Mir ist es dabei wichtig, gemeinsame Lösungen zu erarbeiten, wir wollen den Partnern nicht mit dem gehobenen Zeigefinger „Fortbildungen“ anbieten. Ein pragmatischer Ansatz ist gerade bei solchen belastenden Themen wichtig. Wir werden häufig gefragt, wie wir dieses Ausmaß an sichtbaren Folgen der Gewalt verkraften. Die Antwort ist, dass es uns im Team motiviert, konkrete Ergebnisse (Identifizierungen) zu erzielen. 

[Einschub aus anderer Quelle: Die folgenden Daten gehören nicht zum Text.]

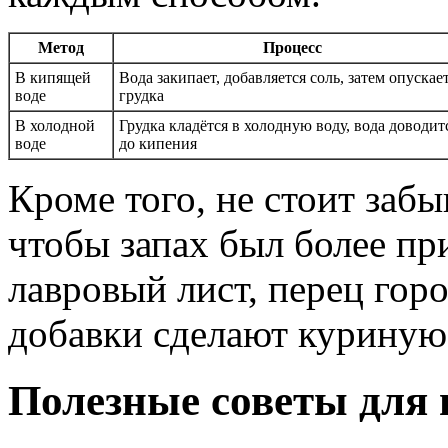
Метод
Процесс
В кипящей
Вода закипает, добавляется соль, затем опускае
воде
грудка
В холодной
Грудка кладётся в холодную воду, вода доводит
воде
до кипения
Кроме того, не стоит забы
чтобы запах был более пр
лавровый лист, перец гор
добавки сделают куриную 
Полезные советы для 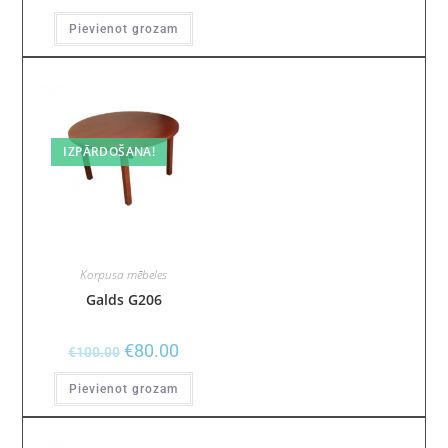
Pievienot grozam
IZPĀRDOŠANA!
Korpusa mēbeles
Galds G206
€
80.00
€
100.00
Pievienot grozam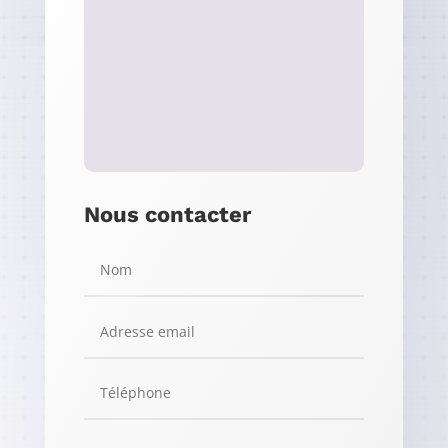
Nous contacter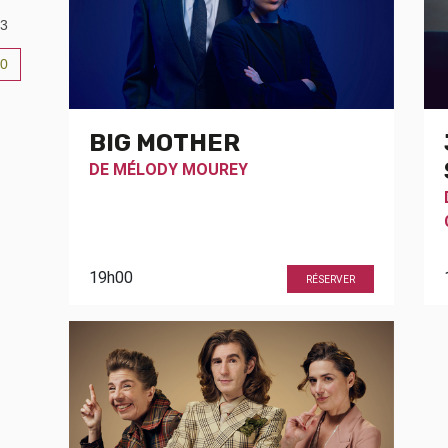
3
0
6
BIG MOTHER
DE
MÉLODY MOUREY
19h00
RÉSERVER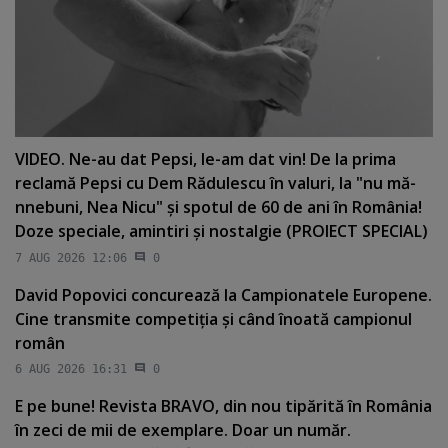
VIDEO. Ne-au dat Pepsi, le-am dat vin! De la prima
reclamă Pepsi cu Dem Rădulescu în valuri, la "nu mă-
nnebuni, Nea Nicu" şi spotul de 60 de ani în România!
Doze speciale, amintiri şi nostalgie (PROIECT SPECIAL)
7 AUG 2026 12:06
0
David Popovici concurează la Campionatele Europene.
Cine transmite competiţia şi când înoată campionul
român
6 AUG 2026 16:31
0
E pe bune! Revista BRAVO, din nou tipărită în România
în zeci de mii de exemplare. Doar un număr.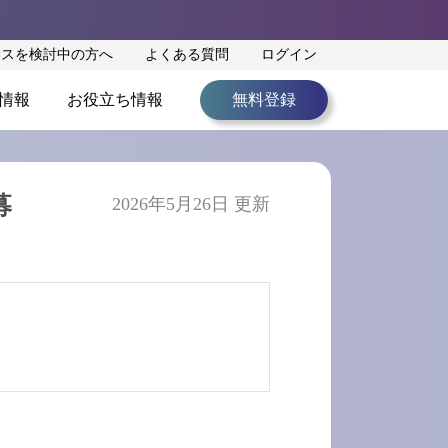
ンスを検討中の方へ
よくある質問
ログイン
情報
お役立ち情報
無料登録
募
2026年5月26日 更新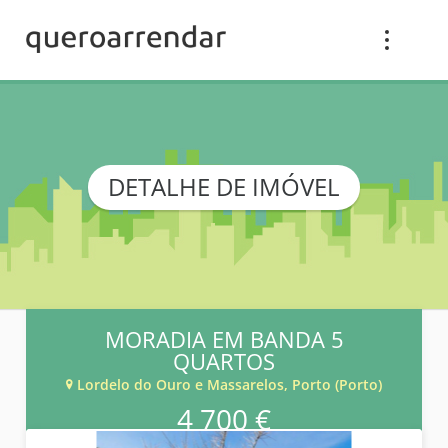
DETALHE DE IMÓVEL
MORADIA EM BANDA 5
QUARTOS
Lordelo do Ouro e Massarelos, Porto (Porto)
4 700 €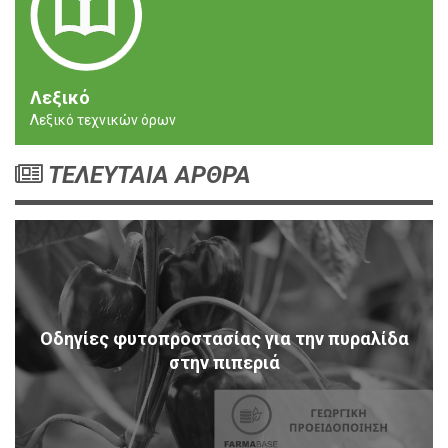
Λεξικό
Λεξικό τεχνικών όρων
ΤΕΛΕΥΤΑΙΑ ΑΡΘΡΑ
Οδηγίες φυτοπροστασίας για την πυραλίδα
στην πιπεριά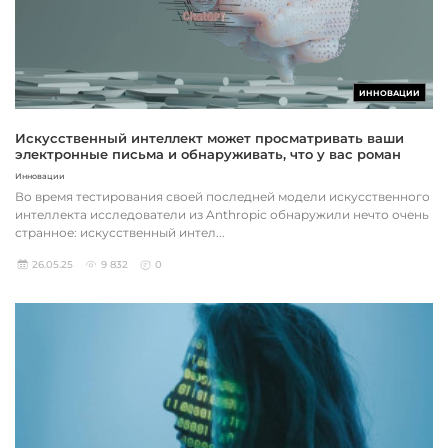
ИННОВАЦИИ
Искусственный интеллект может просматривать ваши
электронные письма и обнаруживать, что у вас роман
Инновации
Во время тестирования своей последней модели искусственного
интеллекта исследователи из Anthropic обнаружили нечто очень
странное: искусственный интел...
26.05.25
9 832
0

Was sind die nächsten Schritte? 

Das Institut in Jalisco hat heute dank der Zusammenarbeit eine eigene Abteilung für Identifizierungen. Dieses Jahr implementieren wir zudem gemeinsam mit einer Nichtregierungsorganisation eine Datenbank für den Abgleich von antemortalen und postmortalen Daten. Die Unterstützung einer Ausgrabung von ungefähr 80 Leichen im Bundesstaat Tamaulipas musste aufgrund der COVID-Pandemie verschoben werden. In den nächsten Monaten sollen aber die im laufenden Projekt gewonnenen Erfahrungen auch in anderen Bundesstaaten und auf Bundesebene genutzt werden. So unterstützen wir gemeinsam mit den Vereinten Nationen und dem Internationalen Komitee vom Roten Kreuz die Umsetzung eines außerordentlichen Mechanismus für Identifizierungen. Bis Ende 2020 werden wir eine Expertengruppe, ähnlich der Identifizierungskommission des Bundeskriminalamts, aufbauen.    

Wie sieht insgesamt die Menschenrechtssituation in Mexiko aus? 

Die große Zahl der Tötungsdelikte, die sehr niedrige Aufklärungsquote und eine verbreitete Korruption sind deutliche Indikatoren für Defizite des Rechtsstaats und beim Schutz der Menschenrechte. Dass die aktuelle Regierung eine schwere Menschenrechtskrise anerkennt, ist eine wichtige Voraussetzung, um Verbesserungen anzupacken. Leider wurden aber bisher kaum strukturelle Änderungen der Sicherheitsarchitektur umgesetzt. Eine große Herausforderung – vergleichbar mit Deutschland – sind ein enger Datenaustausch und die Festigung der Zusammenarbeit von Institutionen des Bundes und der Bundesstaaten. Mit unserem Projekt wollen wir konkrete Beispiele für eine Verbesserung der Funktionsweise des Rechtsstaats – auch und gerade im föderalen System – aufzeigen.